*THE TASK*:
Write out the part of the network switch discussion below starting at "For switch do" and ending at "swap if needed.", word for word.

*TEXT TO READ*:
════
For switch do you really need HA? Or could you just load the same config on a 2nd, keep it powered down unless you need it then power it on? This is what I do at my home for router and switch, then you save power all the time and can swap if needed.
I think this will also be a common theme. What can be fault-tolerant vs highly available? It seems even I have mixed up the terms according to my favorite article on the subject. The plan is no single point of failure (at least in the core network). I would prefer fault-tolerant over highly available. If the VPN is on the routers and I can hit the network with a switch being down and I can WoL the switch? That might be something I look at. But if I can just get 2 regular switches and then plug one switch into the other then as long as the switch is like 20 or 30 watts (mikrotik), it might be worth it.
════
*PROVIDED DATA*:
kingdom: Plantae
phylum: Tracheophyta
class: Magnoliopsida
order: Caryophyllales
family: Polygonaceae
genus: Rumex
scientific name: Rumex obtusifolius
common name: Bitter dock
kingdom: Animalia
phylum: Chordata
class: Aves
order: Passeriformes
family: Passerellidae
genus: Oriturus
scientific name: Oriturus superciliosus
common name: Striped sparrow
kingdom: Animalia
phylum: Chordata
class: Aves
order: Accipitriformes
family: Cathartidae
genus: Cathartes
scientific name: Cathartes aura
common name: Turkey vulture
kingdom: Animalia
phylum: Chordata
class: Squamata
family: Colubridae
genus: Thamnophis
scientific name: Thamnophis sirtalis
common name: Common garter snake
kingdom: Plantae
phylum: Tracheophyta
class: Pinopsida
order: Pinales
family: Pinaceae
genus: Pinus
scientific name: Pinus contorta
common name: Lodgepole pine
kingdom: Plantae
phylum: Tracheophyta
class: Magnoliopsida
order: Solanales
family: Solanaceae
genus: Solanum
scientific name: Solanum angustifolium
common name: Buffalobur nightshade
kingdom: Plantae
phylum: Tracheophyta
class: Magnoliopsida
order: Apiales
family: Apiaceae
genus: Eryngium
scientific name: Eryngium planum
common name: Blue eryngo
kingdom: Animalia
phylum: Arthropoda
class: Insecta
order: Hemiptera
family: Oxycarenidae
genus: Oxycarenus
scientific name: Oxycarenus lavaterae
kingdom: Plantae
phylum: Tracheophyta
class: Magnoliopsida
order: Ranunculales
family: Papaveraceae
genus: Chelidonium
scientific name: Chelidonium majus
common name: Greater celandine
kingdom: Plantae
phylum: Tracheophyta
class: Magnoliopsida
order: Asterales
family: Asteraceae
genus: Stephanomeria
════
*THE RESPONSE*:
For switch do you really need HA? Or could you just load the same config on a 2nd, keep it powered down unless you need it then power it on? This is what I do at my home for router and switch, then you save power all the time and can swap if needed.